#### Complete the following
**A.** In the passage on holographic duality, what does the writer say quantum error correction is like?
**B.** Name every method for checking or fixing errors that the passage on holographic duality mentions.
**C.** Write out the passage on holographic duality word for word, from "Now imagine, you" up to and including "to each other.".

Similarly here, "holographically dual" means that you can derive important properties of matter inside some volume from properties which are observable on the boundary surface of that volume. What are those properties is another matter - but this duality principle says that there is a certain relation between them.
So, let's imagine you have a function that takes a phase space (ie, the positions, momentum, etc of a bunch of particles in normal 3+1 space time) as an argument and produces an evolution of that phase space in time. It's got a bunch of rules in the function regarding gravity.
Now imagine you've new function, which also takes a phase space as an argument, but instead of operating in 3 spacial dimensions, it has five. And that it doesn't have any rules regarding gravity.
Now imagine, you have a one to one mapping between states in those functions. So you can take a state in 3d space, translate it to 4d space -- run both functions for the same amount of time, and they both should produce states which you can still map to each other.
To my computer scientist mind this can easily be a parallel to checksum and hashing. Quantum error correction is analogous to using checksum to validate file integrity. Memory chips use similar schemes (ie parity bits) to correct errors. The same is being applied to quantum computing, ie. a sort of quantum hashing scheme based on (spacial) logic gates.

#### Information provided
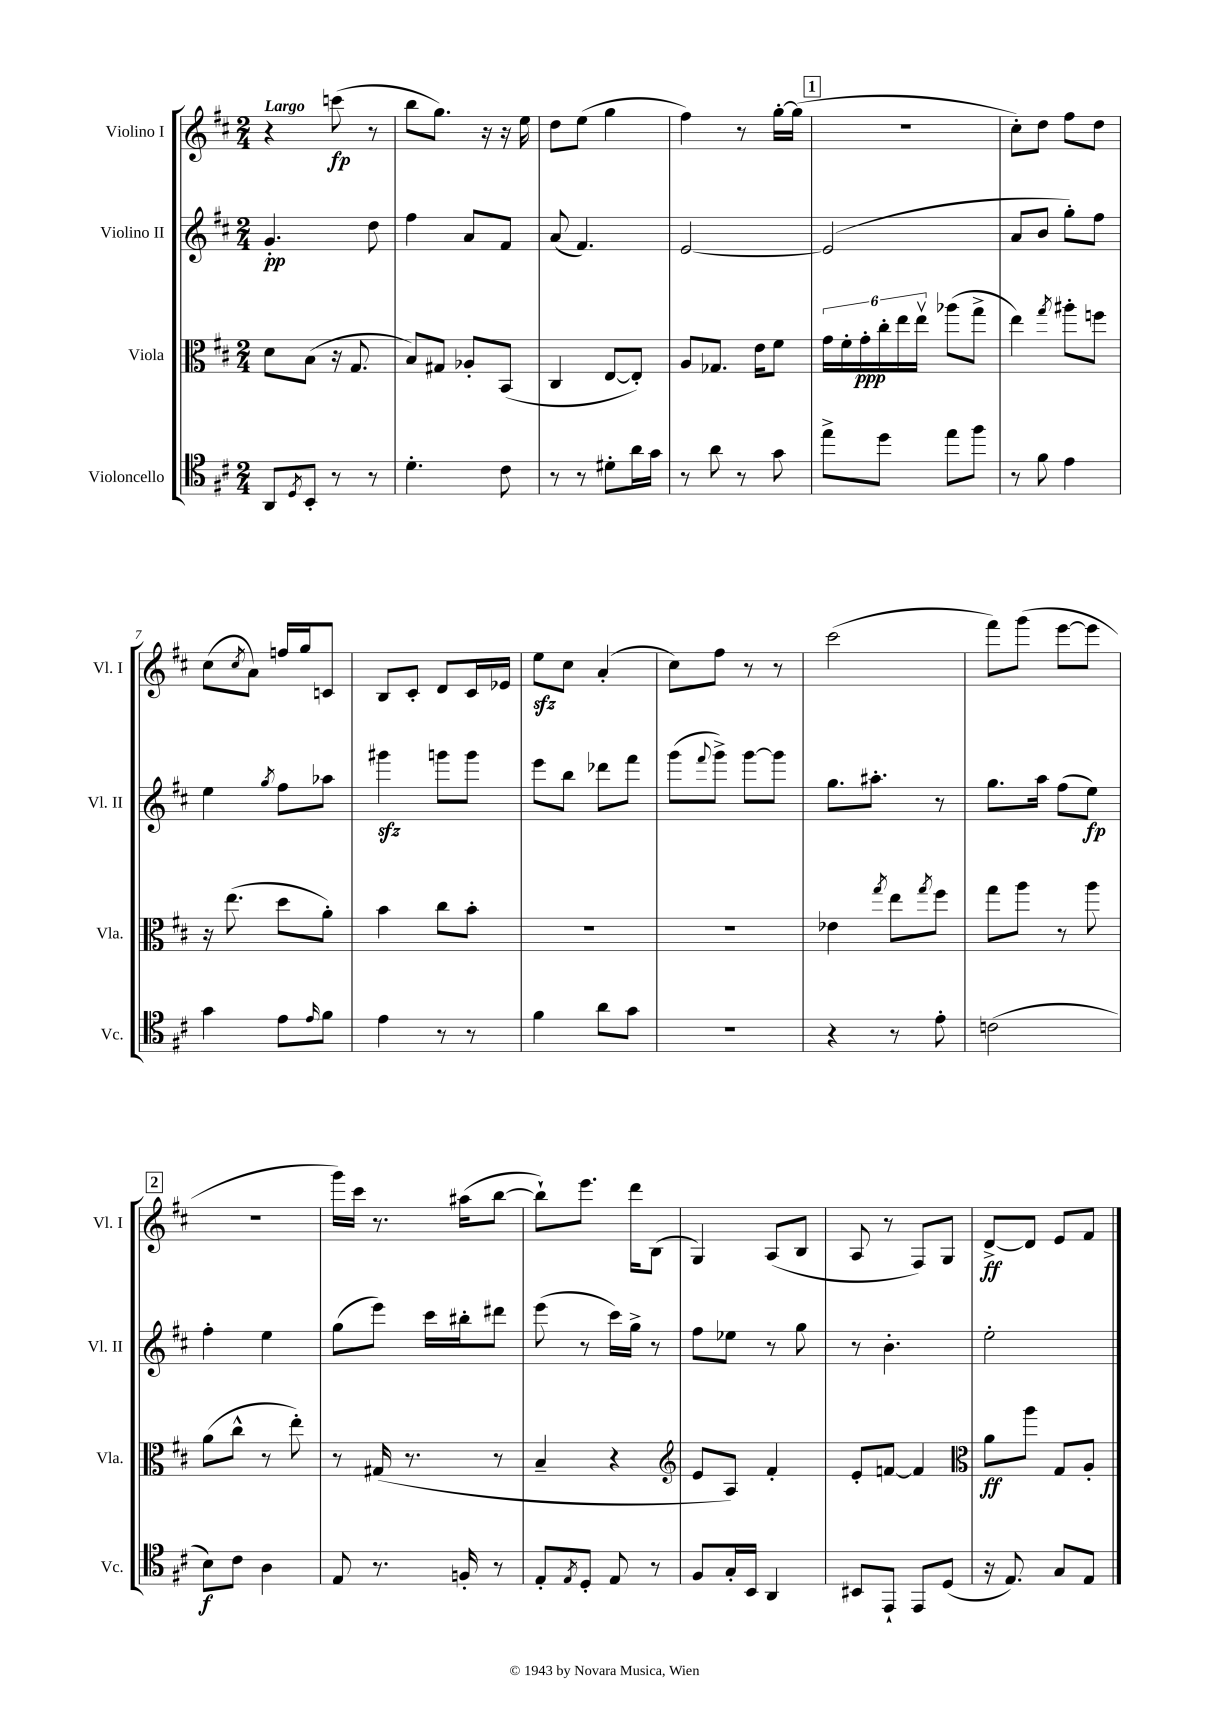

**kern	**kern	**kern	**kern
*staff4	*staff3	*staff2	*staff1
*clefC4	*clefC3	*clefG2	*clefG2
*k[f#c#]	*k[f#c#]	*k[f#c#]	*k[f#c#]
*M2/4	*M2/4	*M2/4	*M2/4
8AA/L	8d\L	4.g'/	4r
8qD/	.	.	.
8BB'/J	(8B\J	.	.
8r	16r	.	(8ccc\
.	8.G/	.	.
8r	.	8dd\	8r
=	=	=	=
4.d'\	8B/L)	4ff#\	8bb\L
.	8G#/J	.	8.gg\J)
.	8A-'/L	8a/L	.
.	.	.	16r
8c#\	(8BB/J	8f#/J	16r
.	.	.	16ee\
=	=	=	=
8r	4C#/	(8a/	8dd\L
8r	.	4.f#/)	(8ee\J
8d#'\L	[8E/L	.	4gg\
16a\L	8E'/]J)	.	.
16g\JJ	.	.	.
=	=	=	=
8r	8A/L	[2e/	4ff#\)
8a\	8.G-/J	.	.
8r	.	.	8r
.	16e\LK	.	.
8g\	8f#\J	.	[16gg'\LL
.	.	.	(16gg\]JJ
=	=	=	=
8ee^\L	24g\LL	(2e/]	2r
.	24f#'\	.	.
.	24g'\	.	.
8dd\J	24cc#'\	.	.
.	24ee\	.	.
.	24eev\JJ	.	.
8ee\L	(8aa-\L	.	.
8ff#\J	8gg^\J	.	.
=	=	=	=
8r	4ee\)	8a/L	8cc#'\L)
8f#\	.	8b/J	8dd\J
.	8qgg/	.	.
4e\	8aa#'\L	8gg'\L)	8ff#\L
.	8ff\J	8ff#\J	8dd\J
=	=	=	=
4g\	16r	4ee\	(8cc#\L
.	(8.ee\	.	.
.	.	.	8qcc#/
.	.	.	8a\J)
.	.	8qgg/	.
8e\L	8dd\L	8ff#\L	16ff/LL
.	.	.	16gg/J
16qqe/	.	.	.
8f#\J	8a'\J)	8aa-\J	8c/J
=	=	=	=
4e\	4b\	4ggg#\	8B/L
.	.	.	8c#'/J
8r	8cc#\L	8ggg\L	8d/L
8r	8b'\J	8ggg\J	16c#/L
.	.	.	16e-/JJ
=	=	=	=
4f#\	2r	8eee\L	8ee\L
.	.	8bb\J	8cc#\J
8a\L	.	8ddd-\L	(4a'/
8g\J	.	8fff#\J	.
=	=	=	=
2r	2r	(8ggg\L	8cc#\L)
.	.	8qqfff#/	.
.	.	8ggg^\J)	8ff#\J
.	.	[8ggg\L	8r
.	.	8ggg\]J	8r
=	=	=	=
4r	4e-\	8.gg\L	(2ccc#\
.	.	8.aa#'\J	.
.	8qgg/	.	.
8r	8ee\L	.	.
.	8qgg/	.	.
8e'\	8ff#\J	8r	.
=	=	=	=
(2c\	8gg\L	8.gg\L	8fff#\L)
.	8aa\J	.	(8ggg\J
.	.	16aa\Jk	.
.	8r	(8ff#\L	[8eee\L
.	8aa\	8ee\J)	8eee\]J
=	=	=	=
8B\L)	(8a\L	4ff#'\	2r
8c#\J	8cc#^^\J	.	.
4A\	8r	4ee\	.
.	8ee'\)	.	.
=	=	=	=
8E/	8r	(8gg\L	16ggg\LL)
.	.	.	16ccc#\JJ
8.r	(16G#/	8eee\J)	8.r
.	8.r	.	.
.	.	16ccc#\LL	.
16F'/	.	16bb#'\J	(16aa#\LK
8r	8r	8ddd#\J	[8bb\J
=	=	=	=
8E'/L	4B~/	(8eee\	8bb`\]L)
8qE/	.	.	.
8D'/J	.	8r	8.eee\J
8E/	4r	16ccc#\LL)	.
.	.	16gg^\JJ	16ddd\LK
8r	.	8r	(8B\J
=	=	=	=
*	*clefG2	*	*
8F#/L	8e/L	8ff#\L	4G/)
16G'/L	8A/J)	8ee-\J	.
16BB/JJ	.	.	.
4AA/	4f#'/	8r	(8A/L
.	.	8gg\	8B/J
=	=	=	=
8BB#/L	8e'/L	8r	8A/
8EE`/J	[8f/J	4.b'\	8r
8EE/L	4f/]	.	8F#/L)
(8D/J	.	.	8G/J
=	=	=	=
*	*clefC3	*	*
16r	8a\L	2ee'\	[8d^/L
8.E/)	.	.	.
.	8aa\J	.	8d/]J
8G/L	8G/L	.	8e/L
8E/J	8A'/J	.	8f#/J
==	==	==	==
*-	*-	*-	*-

...

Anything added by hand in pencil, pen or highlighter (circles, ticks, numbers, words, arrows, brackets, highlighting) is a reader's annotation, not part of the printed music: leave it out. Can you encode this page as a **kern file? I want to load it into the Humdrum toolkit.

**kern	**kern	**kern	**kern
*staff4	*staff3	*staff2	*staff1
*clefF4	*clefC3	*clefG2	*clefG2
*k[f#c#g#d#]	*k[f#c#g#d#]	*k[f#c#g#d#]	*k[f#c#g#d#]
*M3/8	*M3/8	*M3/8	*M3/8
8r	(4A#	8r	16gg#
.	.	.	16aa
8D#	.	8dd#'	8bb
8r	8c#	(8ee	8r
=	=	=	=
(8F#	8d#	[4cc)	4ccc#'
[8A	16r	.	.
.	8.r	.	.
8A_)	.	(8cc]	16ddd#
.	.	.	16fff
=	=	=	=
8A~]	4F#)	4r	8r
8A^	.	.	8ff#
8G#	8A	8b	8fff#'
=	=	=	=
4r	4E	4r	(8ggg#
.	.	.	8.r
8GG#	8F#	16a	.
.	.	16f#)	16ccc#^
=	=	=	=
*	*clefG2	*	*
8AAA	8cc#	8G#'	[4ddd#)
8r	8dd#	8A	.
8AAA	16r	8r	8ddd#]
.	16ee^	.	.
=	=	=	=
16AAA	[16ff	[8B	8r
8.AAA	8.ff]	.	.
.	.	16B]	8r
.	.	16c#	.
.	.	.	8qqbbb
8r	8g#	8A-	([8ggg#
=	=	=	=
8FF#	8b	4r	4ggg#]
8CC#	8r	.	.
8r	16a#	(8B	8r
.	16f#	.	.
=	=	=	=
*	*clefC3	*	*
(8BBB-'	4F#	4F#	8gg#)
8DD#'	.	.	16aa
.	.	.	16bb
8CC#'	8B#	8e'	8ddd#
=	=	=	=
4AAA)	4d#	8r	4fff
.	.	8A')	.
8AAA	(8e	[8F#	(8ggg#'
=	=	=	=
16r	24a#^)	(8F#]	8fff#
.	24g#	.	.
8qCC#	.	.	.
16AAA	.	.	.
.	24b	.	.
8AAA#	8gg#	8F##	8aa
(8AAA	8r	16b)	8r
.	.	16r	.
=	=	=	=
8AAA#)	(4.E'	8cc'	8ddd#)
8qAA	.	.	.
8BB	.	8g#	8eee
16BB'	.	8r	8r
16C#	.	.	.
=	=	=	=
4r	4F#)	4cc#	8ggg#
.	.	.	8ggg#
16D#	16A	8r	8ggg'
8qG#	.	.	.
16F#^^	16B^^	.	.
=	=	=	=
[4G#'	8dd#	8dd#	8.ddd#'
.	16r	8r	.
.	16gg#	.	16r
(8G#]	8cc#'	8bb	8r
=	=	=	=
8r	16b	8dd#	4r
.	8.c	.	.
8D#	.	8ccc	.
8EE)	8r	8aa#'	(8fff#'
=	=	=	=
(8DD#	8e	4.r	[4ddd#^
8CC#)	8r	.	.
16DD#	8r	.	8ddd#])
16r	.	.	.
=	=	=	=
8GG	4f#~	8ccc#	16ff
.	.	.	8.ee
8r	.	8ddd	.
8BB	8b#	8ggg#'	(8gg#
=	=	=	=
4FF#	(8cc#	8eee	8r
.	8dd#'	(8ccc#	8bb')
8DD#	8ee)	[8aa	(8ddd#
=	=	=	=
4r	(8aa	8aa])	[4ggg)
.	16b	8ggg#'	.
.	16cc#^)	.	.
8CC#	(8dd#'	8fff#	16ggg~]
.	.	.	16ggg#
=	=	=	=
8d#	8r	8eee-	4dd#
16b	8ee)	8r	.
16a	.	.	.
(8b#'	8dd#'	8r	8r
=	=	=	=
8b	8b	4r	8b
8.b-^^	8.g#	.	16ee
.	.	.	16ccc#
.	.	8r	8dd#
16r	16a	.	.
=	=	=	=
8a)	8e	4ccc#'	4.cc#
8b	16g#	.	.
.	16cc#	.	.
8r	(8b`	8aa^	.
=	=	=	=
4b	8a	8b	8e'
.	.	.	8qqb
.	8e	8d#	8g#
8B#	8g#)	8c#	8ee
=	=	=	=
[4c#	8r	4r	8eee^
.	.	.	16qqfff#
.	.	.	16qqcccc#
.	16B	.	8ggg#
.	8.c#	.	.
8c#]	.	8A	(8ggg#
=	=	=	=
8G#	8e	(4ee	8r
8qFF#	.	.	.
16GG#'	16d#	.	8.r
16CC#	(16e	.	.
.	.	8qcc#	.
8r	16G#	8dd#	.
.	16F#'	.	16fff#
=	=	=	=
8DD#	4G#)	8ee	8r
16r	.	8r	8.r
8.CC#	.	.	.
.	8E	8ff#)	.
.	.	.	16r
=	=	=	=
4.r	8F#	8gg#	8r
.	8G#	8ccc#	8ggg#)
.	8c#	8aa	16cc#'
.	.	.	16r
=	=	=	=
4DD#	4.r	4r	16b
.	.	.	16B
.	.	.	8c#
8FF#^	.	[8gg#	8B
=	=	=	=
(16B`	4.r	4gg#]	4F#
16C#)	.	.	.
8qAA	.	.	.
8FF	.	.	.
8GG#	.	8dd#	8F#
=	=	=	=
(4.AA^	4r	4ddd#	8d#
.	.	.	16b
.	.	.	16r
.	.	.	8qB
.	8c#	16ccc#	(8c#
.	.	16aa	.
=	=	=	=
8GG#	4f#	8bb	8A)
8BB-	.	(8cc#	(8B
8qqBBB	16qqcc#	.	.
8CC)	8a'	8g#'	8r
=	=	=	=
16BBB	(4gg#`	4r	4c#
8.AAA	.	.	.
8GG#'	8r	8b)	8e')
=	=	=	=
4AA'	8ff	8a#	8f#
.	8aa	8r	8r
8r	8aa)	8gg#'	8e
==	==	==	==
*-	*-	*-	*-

#### Answers for this exercise
**A.** Using a checksum to check that a file is intact.

**B.** Checksum, hashing, quantum error correction, parity bits, and a quantum hashing scheme based on (spacial) logic gates.

**C.**
Now imagine, you have a one to one mapping between states in those functions. So you can take a state in 3d space, translate it to 4d space -- run both functions for the same amount of time, and they both should produce states which you can still map to each other.